■ **Directions**: Return all of the following entries as written, but without the images.

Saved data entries
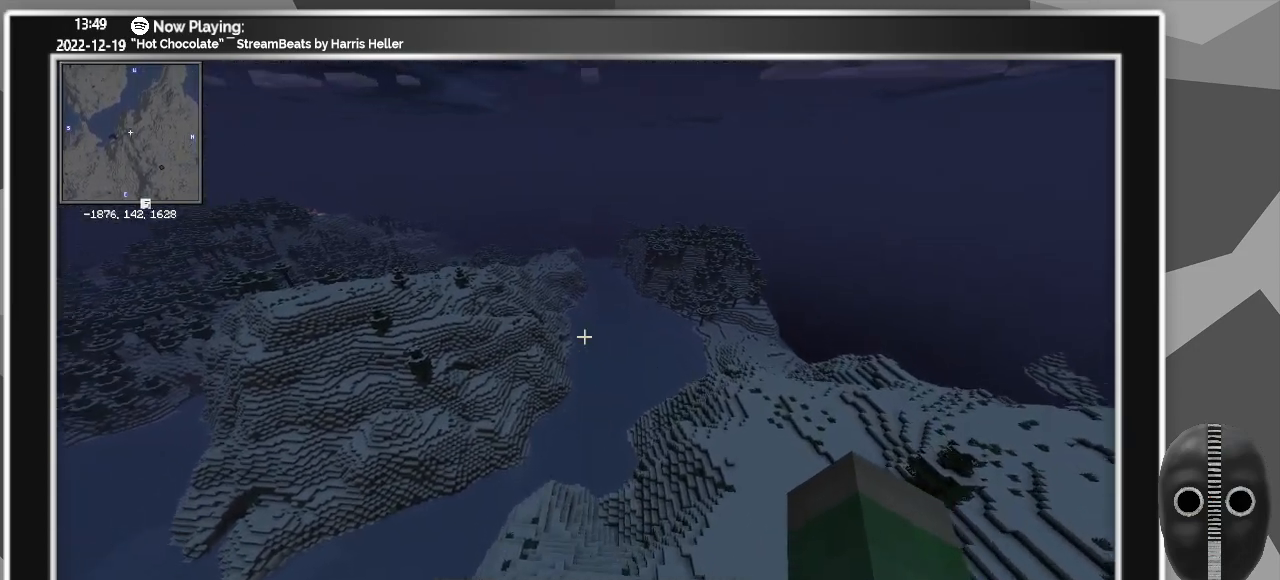
{"keys": ["d", "w"], "mouse": [], "events": [[67, "d", "down"]]}
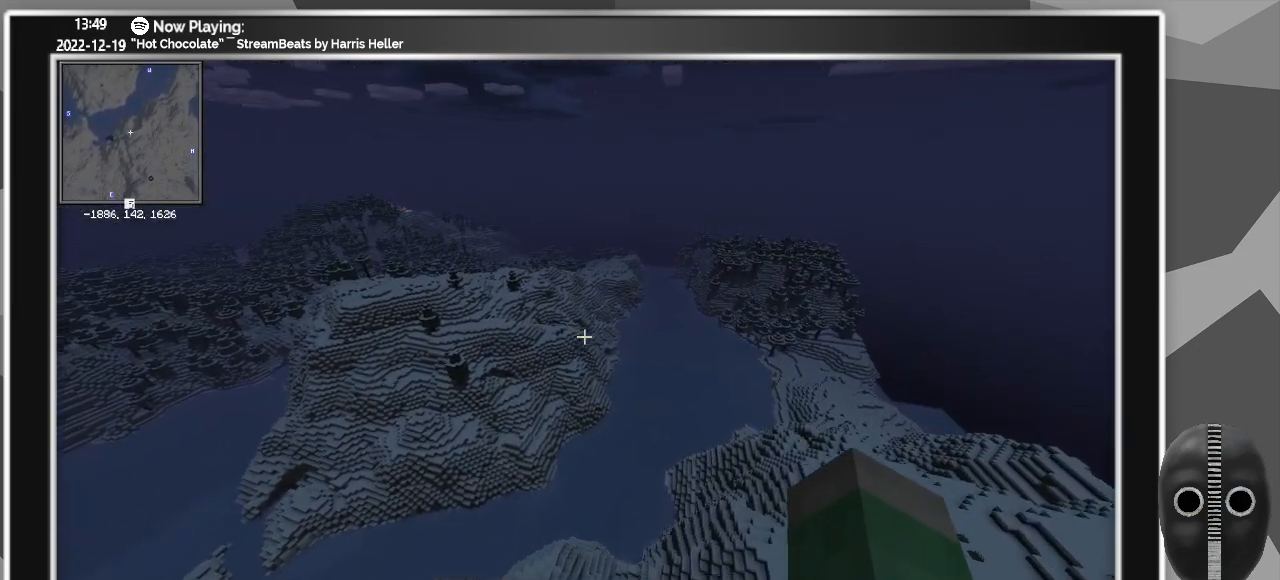
{"keys": ["w"], "mouse": [], "events": [[433, "d", "up"]]}
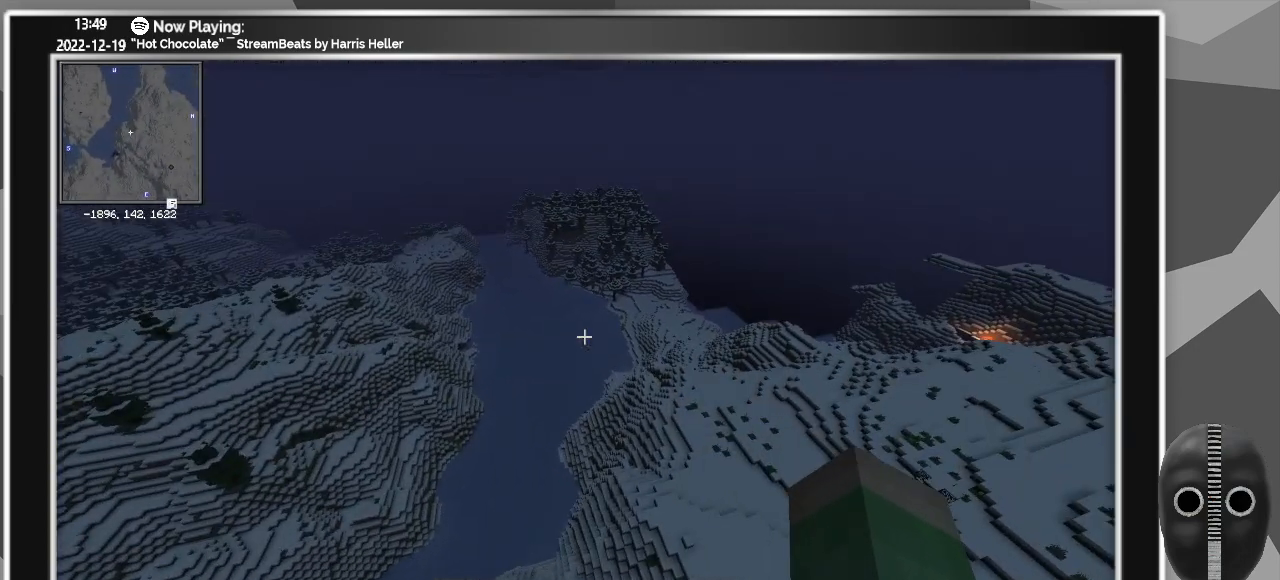
{"keys": ["w"], "mouse": [], "events": []}
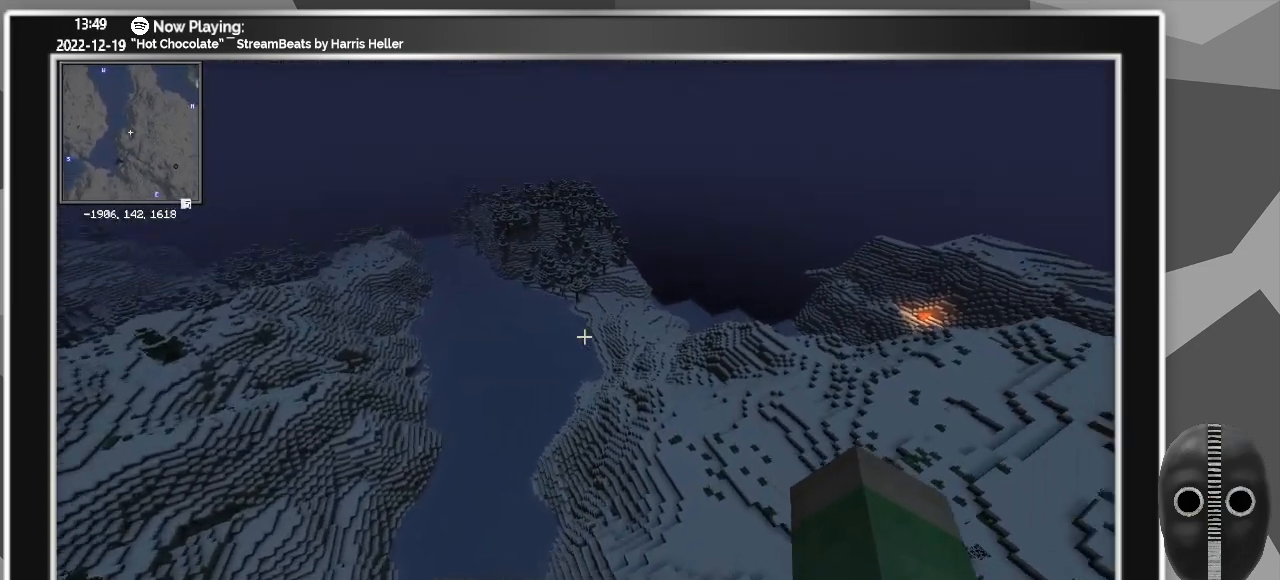
{"keys": ["w"], "mouse": [], "events": []}
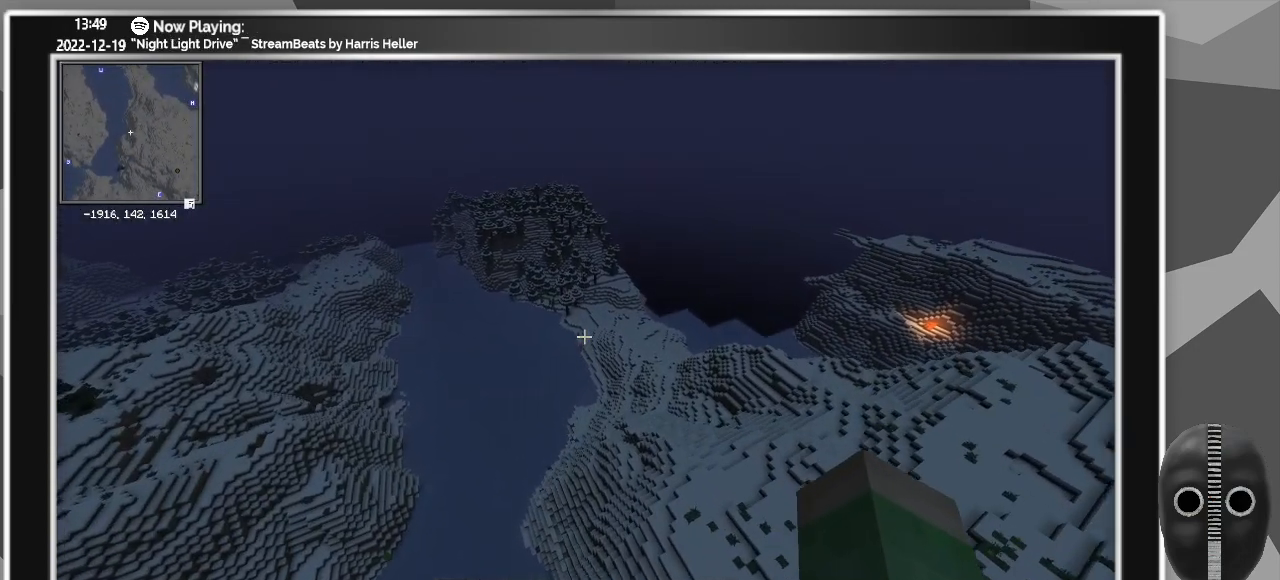
{"keys": ["w"], "mouse": [], "events": []}
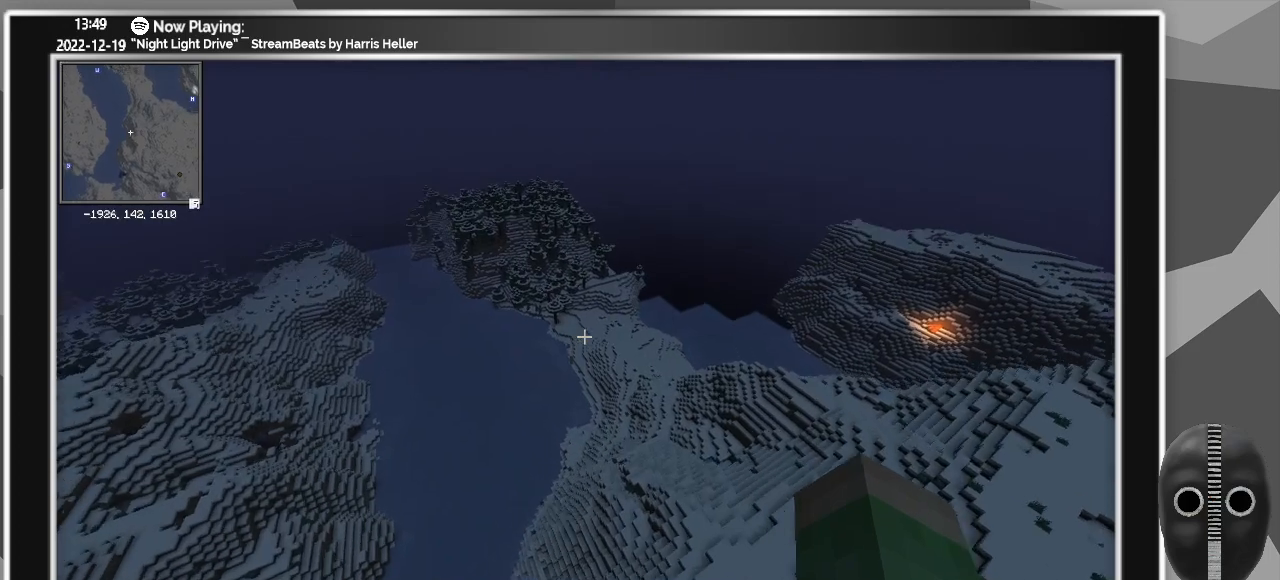
{"keys": ["w"], "mouse": [], "events": []}
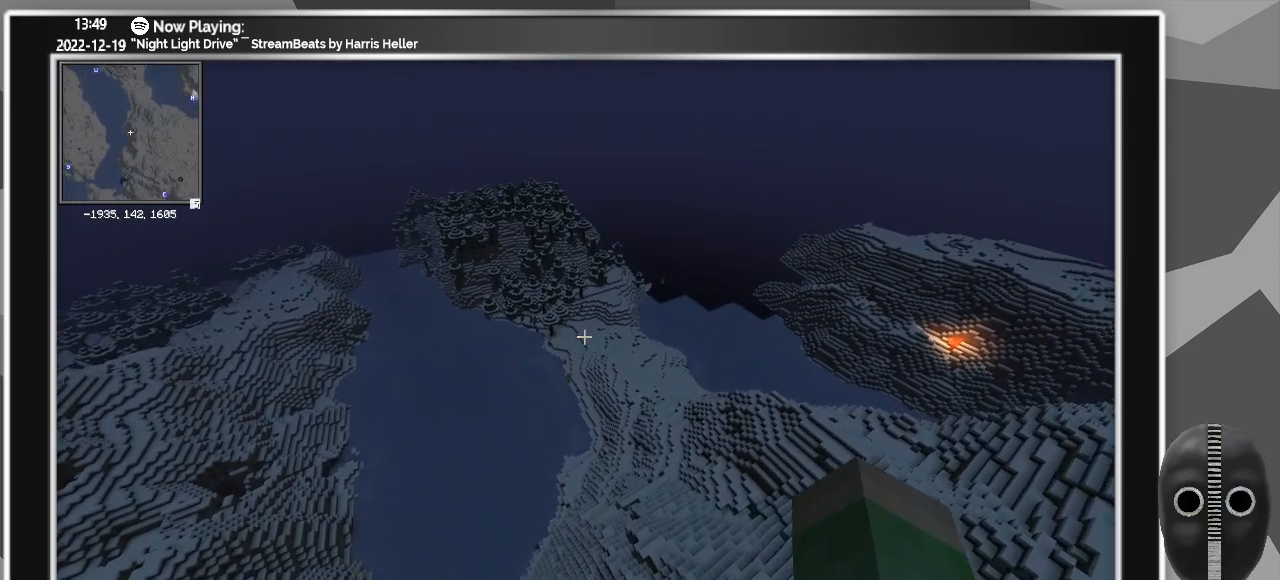
{"keys": ["w"], "mouse": [], "events": []}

■ **Exercise response**:
{"keys": ["d", "w"], "mouse": [], "events": [[67, "d", "down"]]}
{"keys": ["w"], "mouse": [], "events": [[433, "d", "up"]]}
{"keys": ["w"], "mouse": [], "events": []}
{"keys": ["w"], "mouse": [], "events": []}
{"keys": ["w"], "mouse": [], "events": []}
{"keys": ["w"], "mouse": [], "events": []}
{"keys": ["w"], "mouse": [], "events": []}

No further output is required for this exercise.